We only made good food. Food you’d remember for all the right reasons. I cooked two different dishes every day. A curry, usually a staple like mutton or chicken, then I’d make something you wouldn’t encounter in your average restaurant, like herbs and gadra beans or kingklip with kitchari. We always served rice, roti, dhal and salad. Other than that, the selection was limited. The flavour, however, was not.
My establishment was a small one. Though technically a restaurant, it wasn’t a typical dining place. I leant more towards the term ‘tearoom’, as it would have been called it in Ma’s day.
I opened The Tearoom more than twenty years ago. At the time, I was working at a branch of the South African Post Office, and starting the business was realising a dream. A job that allowed me to do two of my favourite things – cook and read. I immediately hired Aunty Mother to help with the cutting and peeling and Zama to clean. Paulinah, Aunty Mother’s daughter, came later to help in the kitchen. Then came Yogi. She was excellent with flour and made rotis that were light as a tissue in your hand. Her samoosas were morsels of absolute joy.
Next was Mafika, sixteen at the time, orphaned and barefoot, which is how he’d walked all the way from Zululand. I initially took him on board to help with getting the fires going in the morning. Then he started fetching the produce. Later he manned the desk because his deep dimple and affable manner made him an excellent front man.
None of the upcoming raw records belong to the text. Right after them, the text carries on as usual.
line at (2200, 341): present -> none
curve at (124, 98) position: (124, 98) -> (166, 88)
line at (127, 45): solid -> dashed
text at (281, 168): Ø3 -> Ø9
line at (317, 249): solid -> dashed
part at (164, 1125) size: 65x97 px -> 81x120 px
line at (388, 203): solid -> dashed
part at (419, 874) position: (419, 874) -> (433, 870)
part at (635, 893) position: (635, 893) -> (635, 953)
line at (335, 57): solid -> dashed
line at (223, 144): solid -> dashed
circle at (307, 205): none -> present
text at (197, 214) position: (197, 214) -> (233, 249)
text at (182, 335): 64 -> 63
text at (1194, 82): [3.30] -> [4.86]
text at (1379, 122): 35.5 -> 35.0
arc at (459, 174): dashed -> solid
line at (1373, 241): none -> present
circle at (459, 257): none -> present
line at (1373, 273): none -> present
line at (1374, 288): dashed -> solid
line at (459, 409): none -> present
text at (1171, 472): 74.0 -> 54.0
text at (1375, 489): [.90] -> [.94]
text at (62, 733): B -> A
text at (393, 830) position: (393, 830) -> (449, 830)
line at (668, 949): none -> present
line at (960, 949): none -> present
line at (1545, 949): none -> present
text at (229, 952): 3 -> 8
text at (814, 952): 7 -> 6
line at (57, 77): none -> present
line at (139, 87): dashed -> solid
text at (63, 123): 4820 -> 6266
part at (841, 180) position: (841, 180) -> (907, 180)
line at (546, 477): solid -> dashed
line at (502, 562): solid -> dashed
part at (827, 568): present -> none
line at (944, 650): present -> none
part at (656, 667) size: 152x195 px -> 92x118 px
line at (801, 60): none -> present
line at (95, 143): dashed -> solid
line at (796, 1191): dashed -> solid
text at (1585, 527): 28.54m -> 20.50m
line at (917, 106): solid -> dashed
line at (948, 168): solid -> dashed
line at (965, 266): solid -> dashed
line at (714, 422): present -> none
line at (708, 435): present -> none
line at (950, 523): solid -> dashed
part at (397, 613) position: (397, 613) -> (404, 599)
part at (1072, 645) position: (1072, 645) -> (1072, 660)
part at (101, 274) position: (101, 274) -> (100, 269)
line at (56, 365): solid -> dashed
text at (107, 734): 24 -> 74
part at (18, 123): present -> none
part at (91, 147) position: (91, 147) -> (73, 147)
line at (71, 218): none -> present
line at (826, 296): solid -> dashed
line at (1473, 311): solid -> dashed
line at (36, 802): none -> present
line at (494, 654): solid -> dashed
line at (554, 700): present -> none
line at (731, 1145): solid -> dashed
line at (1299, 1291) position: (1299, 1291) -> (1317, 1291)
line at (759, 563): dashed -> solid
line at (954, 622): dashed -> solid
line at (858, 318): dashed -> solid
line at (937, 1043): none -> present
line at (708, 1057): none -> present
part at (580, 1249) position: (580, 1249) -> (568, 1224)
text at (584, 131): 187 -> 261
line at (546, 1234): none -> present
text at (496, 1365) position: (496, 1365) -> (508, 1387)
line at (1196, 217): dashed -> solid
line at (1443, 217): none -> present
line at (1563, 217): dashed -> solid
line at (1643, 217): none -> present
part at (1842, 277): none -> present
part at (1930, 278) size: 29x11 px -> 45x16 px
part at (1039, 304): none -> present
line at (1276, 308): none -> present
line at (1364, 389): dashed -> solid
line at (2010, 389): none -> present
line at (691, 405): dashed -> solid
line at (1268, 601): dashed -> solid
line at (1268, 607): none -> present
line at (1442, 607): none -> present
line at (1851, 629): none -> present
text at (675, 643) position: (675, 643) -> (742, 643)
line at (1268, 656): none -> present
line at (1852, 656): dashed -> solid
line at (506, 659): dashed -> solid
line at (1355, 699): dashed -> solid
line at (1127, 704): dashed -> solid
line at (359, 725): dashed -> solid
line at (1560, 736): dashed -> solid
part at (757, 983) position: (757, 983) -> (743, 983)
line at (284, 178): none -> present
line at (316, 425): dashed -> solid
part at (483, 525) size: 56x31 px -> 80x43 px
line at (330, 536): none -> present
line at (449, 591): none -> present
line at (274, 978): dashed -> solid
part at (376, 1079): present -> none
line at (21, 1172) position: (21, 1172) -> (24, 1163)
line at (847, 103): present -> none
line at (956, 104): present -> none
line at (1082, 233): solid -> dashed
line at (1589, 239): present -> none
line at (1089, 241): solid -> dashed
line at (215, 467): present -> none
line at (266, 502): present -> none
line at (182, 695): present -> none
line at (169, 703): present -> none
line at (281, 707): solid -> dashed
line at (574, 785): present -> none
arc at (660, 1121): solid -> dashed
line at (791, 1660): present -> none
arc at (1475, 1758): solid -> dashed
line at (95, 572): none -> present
By eleven each morning, additional staff would arrive to wait tables and wash dishes. Over the years, staff had come and gone, but behind the scenes were the six of us. We had been together from the start and were as close as any family.
My shop was filled with people from Pretoria to Port Shepstone and further afield. There was a homely, relaxed atmosphere at any given moment, and most people from around the area knew me well. They knew my children and my wife, they talked to me, and sometimes they’d invite me to join them for a dop. I didn’t say no. I enjoyed a nice cold one every now and then, to take a load off. But even so, I was a lonely man.